#### Exercise instructions
Give back the line containing "A reconstruction in" along with every line after it, exactly, until the entries end.

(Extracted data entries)
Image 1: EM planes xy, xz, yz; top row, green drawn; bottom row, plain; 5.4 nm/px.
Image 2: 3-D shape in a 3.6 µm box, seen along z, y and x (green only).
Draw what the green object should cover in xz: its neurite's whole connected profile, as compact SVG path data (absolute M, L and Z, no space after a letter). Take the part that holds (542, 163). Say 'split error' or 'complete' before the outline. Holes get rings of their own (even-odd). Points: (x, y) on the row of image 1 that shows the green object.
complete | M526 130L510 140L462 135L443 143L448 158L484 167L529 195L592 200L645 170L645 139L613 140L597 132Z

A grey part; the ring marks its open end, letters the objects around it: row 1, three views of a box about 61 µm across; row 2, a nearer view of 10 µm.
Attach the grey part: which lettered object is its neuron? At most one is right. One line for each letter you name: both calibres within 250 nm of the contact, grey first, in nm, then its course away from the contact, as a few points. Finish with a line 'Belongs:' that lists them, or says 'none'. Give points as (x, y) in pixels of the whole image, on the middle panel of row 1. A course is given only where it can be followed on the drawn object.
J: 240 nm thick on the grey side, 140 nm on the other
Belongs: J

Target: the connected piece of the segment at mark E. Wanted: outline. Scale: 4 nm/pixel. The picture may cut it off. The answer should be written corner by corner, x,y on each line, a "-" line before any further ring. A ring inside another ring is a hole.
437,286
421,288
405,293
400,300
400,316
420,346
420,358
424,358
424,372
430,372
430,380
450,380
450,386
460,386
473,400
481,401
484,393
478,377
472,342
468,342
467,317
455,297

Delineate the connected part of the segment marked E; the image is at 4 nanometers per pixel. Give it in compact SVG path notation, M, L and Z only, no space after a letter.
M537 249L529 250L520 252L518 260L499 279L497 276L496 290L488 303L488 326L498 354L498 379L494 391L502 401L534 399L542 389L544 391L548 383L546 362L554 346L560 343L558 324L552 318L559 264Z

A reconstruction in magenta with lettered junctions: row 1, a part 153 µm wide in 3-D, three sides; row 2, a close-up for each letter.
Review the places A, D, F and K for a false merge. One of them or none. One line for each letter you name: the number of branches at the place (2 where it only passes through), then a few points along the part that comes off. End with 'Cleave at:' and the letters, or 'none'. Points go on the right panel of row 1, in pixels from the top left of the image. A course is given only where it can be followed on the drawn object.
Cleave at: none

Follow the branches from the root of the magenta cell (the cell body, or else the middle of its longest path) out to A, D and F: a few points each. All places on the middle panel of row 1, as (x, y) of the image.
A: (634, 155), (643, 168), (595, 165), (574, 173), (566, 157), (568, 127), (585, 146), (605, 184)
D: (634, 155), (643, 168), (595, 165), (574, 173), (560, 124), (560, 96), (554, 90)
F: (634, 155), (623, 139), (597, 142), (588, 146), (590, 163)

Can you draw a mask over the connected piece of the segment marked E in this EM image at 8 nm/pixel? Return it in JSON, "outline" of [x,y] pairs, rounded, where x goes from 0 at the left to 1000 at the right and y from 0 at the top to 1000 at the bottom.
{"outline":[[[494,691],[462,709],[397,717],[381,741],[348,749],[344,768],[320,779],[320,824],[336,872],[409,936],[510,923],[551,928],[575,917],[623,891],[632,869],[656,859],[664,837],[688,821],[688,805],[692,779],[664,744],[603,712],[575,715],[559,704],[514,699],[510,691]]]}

#### Solved exercise
A reconstruction in magenta with lettered junctions: row 1, a part 153 µm wide in 3-D, three sides; row 2, a close-up for each letter.
Review the places A, D, F and K for a false merge. One of them or none. One line for each letter you name: the number of branches at the place (2 where it only passes through), then a few points along the part that comes off. End with 'Cleave at:' and the letters, or 'none'. Points go on the right panel of row 1, in pixels from the top left of the image. A course is given only where it can be followed on the drawn object.
Cleave at: none

Follow the branches from the root of the magenta cell (the cell body, or else the middle of its longest path) out to A, D and F: a few points each. All places on the middle panel of row 1, as (x, y) of the image.
A: (634, 155), (643, 168), (595, 165), (574, 173), (566, 157), (568, 127), (585, 146), (605, 184)
D: (634, 155), (643, 168), (595, 165), (574, 173), (560, 124), (560, 96), (554, 90)
F: (634, 155), (623, 139), (597, 142), (588, 146), (590, 163)

Can you draw a mask over the connected piece of the segment marked E in this EM image at 8 nm/pixel? Return it in JSON, "outline" of [x,y] pairs, rounded, where x goes from 0 at the left to 1000 at the right and y from 0 at the top to 1000 at the bottom.
{"outline":[[[494,691],[462,709],[397,717],[381,741],[348,749],[344,768],[320,779],[320,824],[336,872],[409,936],[510,923],[551,928],[575,917],[623,891],[632,869],[656,859],[664,837],[688,821],[688,805],[692,779],[664,744],[603,712],[575,715],[559,704],[514,699],[510,691]]]}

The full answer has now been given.